招かれること

先日、料理家の冷水希三子さんの食事会に参加してきた。

料理教室ではなく、お家に招かれてごはんをいただくという趣旨の食事会だった。

ミーハーなタイプではないので著名な方と会えること自体には、そんなに緊張はしなかったけれど、このような機会は初めてだったので楽しみにしていた。

他の参加者がどのような動機で来ていたのかはわからないけど、だれか特定の人が作る料理を食べに行くという行為そのものは、外食というよりもっと食事の本質を得ているような気がした。

食事ひとつとってもいろんな視点から吸収できることがたくさんある。

味の良し悪しはもちろん、作り手の発想や食材の組み合わせ方や器選びや盛り付けや料理に対する思想性など。

出てきた料理はとてもシンプルでどれも食材がもっとも食材らしい形で表現されていた。

極論、だれでも作れる料理と言ってしまえばそれまでだけど、お家ごはんとはそもそもそういうものだとも捉えられる。

だれでもできる。

当のご本人もそうおっしゃっていた。

料理は食材がいいものであれば基本的にあれこれ手を加えなくても美味しく仕上がる。

それでも味の入れ方や火加減はある程度の知識や経験は必要だけど、本質的に料理は食材がある時点ですでに完成されている。

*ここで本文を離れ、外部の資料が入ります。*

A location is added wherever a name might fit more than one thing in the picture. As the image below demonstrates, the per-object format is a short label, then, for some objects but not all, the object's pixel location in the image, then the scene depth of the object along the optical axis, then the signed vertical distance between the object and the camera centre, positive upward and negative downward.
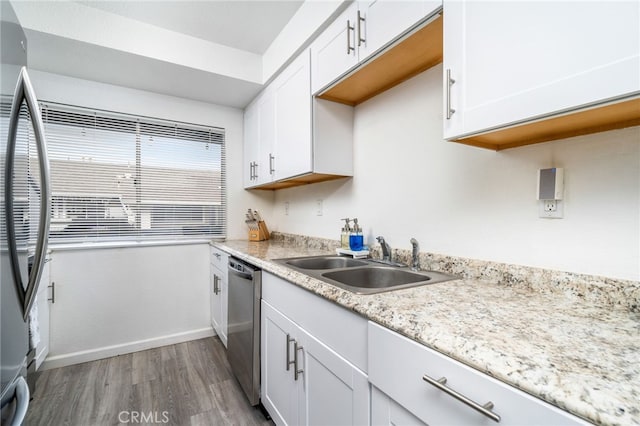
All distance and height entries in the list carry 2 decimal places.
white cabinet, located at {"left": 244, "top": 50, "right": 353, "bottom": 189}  1.85 +0.51
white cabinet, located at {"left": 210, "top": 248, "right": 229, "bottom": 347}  2.36 -0.73
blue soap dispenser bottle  1.77 -0.19
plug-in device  0.99 +0.08
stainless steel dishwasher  1.64 -0.71
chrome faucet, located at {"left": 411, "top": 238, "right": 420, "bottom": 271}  1.44 -0.25
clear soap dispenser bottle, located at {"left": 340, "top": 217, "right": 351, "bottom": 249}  1.85 -0.17
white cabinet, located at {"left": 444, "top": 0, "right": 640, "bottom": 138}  0.65 +0.39
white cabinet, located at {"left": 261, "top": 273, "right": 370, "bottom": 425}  0.95 -0.64
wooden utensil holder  2.85 -0.25
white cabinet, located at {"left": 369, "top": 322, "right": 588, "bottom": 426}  0.51 -0.38
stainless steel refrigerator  0.77 -0.03
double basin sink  1.28 -0.32
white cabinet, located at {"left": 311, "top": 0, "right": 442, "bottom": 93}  1.17 +0.81
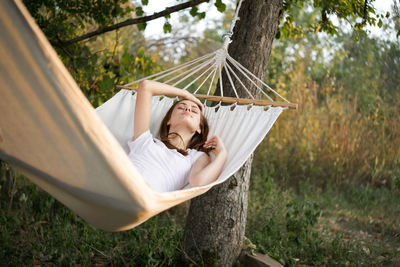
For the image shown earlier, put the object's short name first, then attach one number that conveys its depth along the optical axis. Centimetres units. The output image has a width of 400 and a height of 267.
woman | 174
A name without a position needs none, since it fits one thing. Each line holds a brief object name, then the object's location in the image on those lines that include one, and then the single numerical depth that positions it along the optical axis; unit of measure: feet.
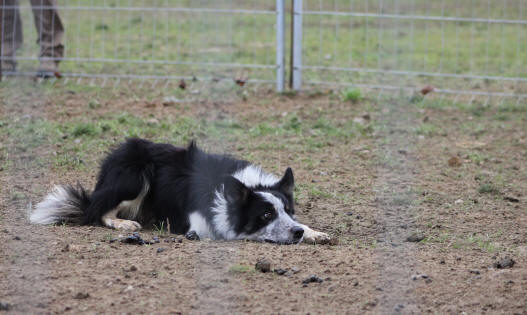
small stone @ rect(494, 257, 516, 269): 26.30
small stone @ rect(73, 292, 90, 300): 22.63
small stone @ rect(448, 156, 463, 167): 44.16
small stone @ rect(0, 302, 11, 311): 21.62
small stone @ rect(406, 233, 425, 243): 31.14
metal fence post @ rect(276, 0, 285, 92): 58.80
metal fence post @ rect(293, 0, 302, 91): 58.85
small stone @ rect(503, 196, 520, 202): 37.68
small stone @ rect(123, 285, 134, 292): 23.43
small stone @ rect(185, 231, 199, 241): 31.40
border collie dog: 31.30
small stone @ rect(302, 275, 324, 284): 24.75
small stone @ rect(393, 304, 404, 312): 22.35
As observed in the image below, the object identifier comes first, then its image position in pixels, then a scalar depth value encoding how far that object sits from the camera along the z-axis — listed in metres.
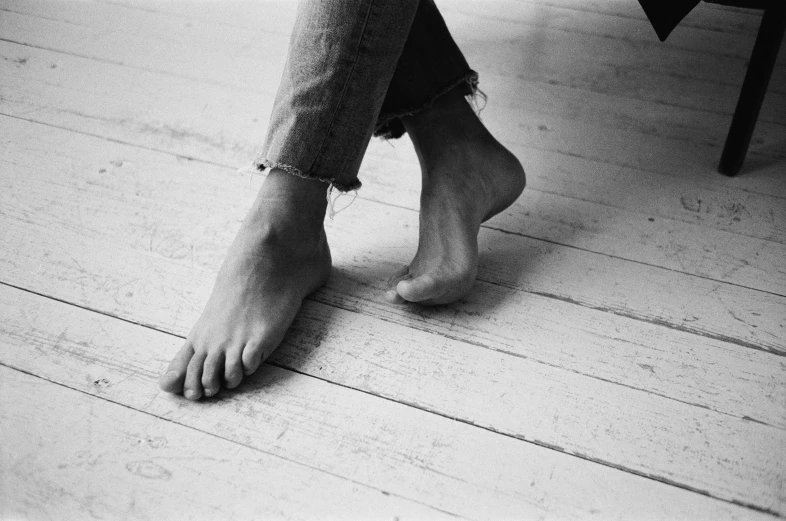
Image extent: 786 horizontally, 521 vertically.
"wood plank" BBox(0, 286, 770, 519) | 0.74
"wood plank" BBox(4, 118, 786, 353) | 0.96
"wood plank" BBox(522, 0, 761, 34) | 1.67
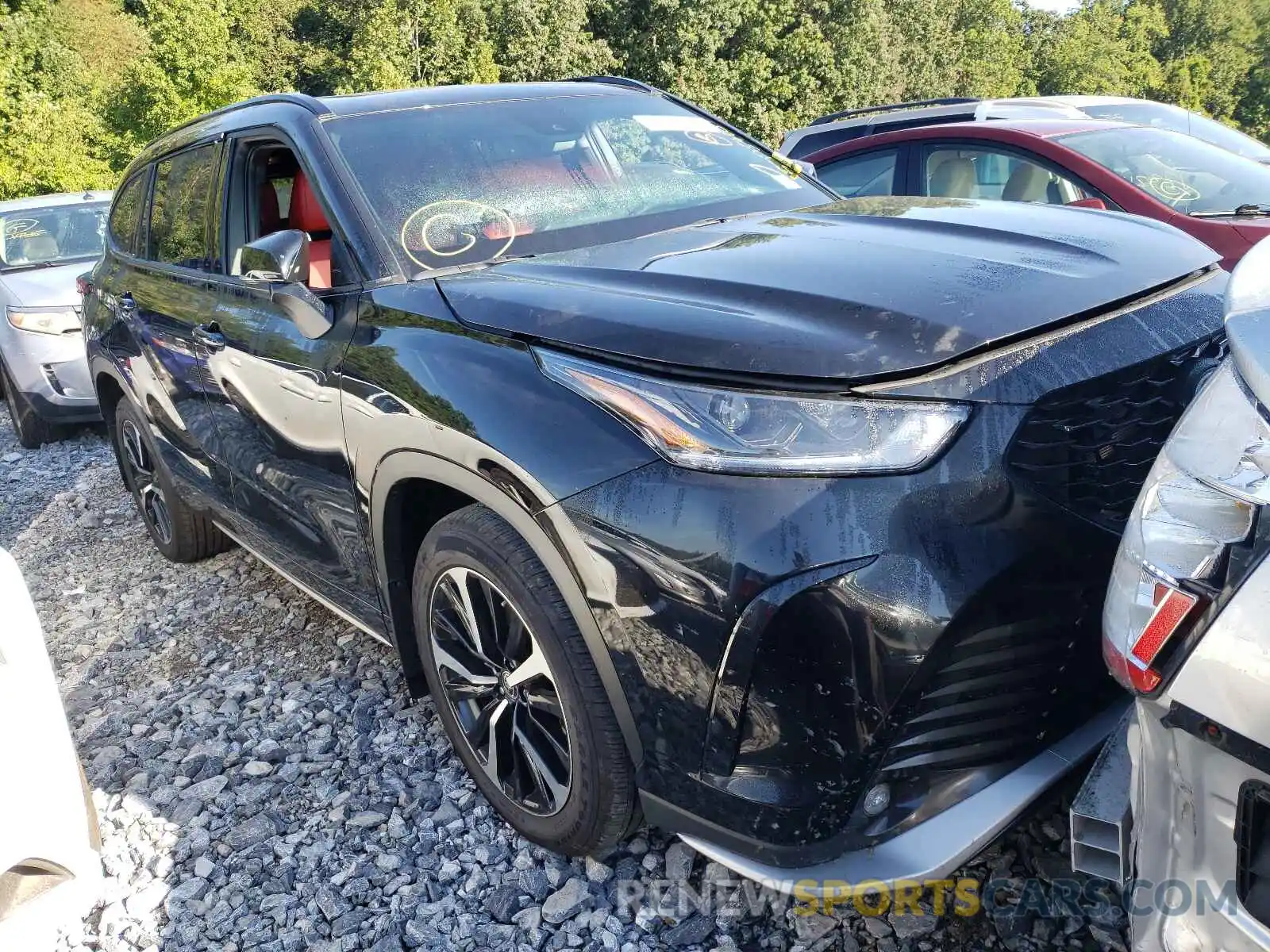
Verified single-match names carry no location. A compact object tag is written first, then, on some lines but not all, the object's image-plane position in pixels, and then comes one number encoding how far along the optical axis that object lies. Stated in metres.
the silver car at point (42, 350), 6.80
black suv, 1.64
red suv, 4.71
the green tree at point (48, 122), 19.38
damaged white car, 1.18
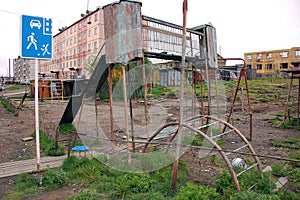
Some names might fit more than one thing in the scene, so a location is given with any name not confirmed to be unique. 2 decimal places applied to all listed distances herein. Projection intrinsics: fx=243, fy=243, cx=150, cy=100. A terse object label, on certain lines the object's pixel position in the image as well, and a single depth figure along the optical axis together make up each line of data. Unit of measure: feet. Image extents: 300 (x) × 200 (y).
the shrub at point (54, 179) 13.92
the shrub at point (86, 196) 11.94
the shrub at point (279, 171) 15.68
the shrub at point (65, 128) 28.17
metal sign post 15.37
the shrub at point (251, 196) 10.34
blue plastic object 17.40
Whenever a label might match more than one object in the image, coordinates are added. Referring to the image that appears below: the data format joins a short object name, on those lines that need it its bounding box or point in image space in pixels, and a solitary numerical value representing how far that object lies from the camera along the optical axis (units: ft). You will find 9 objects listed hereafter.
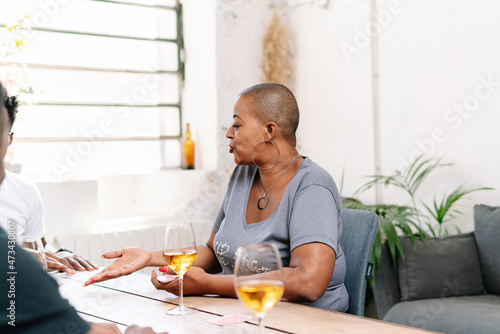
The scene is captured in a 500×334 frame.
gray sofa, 9.37
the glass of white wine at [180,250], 4.50
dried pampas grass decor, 13.91
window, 11.81
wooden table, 3.94
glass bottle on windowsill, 13.41
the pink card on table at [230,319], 4.09
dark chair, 5.63
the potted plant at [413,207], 9.52
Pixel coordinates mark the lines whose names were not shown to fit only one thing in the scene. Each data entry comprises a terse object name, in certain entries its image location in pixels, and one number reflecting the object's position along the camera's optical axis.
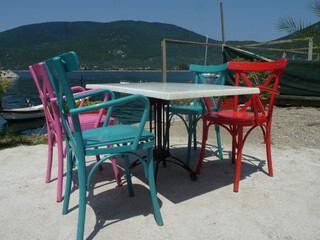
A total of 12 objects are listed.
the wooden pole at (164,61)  4.46
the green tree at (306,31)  4.50
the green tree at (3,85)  3.49
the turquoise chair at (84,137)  1.22
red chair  1.94
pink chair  1.65
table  1.33
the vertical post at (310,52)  6.62
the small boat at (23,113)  12.35
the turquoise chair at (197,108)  2.52
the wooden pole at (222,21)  6.47
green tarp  6.49
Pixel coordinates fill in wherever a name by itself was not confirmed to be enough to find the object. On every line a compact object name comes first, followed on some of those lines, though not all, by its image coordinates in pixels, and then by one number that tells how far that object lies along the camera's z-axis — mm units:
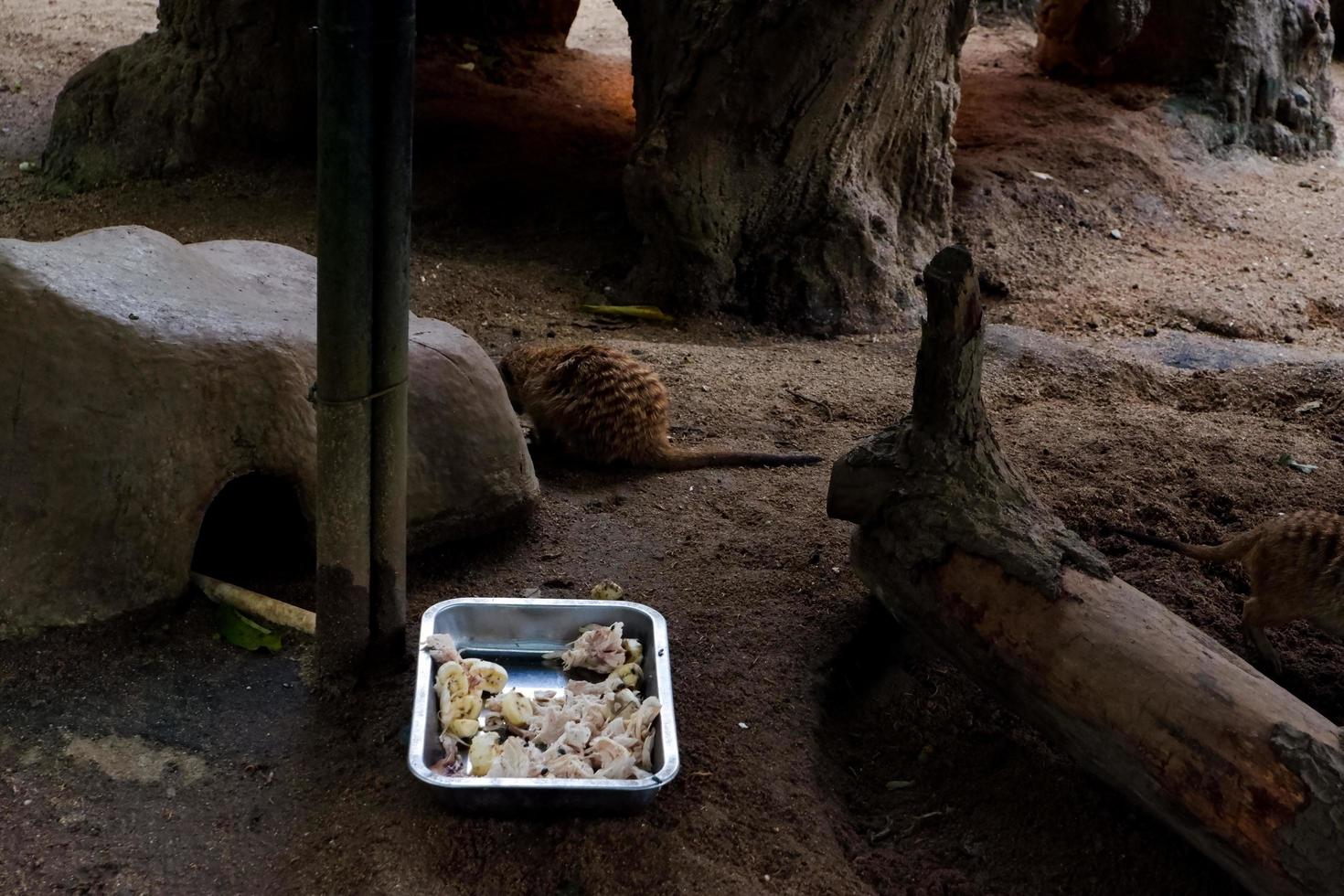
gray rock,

料理人の役割はその過程でそっと手を差し伸べているだけにすぎない。

それが可能なのは、やはりお家ごはんと外食との違いから生まれている。

外食はエンターテイメントとしての要素が強い。

当たり前に場所代、人件費、インテリア、施工とお金がたくさんかかっている。

いかに魅せるか、いかに人目を引くか、いかに料理に工夫を凝らすかに焦点が当たるようになっている。

投資したお金を回収しないといけないという目的が必然的に生まれてしまう。

よっぽどの技術でない限り、食材を焼いて、塩をふっただけの料理店は成立しないだろう。

そんな想像から食事の本質はお家の中にあると思えた。

主役であり主役でないような料理という立ち位置。

間にあることで会話が生まれる装置であるならば、その料理に飾りは何も要らなくて一番美味しい状態で食べれた方がいい。

そこに経済合理性は介入しない。

余計な心配事のない世界は家のテーブルの上にあるのではないか。

少しの工夫で驚きが生まれる。

お客様をお家に招くように自然体で料理ができればいいなと思えた。

それに招く招かれるの関係性は、対お客様ではなく人のあたたかさに一歩踏み込んでいる。

まさに目の前の冷水さんはだれよりも自然体だった。